● **DESCRIPTION OF THE TASK**
Each line from the one containing "Judge from the" to the last line of the listing below must be reproduced exactly, and nothing more.

● **RECORD EXCERPTS**
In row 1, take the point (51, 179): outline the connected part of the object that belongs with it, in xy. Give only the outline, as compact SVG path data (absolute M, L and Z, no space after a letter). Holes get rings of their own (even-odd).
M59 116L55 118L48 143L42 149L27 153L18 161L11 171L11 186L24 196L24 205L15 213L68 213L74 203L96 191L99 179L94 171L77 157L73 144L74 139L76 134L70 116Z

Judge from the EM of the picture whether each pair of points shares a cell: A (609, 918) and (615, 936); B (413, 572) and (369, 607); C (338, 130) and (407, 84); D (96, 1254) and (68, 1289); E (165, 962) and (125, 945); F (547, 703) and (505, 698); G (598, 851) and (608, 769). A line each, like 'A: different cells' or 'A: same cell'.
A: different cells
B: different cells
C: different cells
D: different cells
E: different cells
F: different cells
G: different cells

● **TASK RESULT**
Judge from the EM of the picture whether each pair of points shares a cell: A (609, 918) and (615, 936); B (413, 572) and (369, 607); C (338, 130) and (407, 84); D (96, 1254) and (68, 1289); E (165, 962) and (125, 945); F (547, 703) and (505, 698); G (598, 851) and (608, 769). A line each, like 'A: different cells' or 'A: same cell'.
A: different cells
B: different cells
C: different cells
D: different cells
E: different cells
F: different cells
G: different cells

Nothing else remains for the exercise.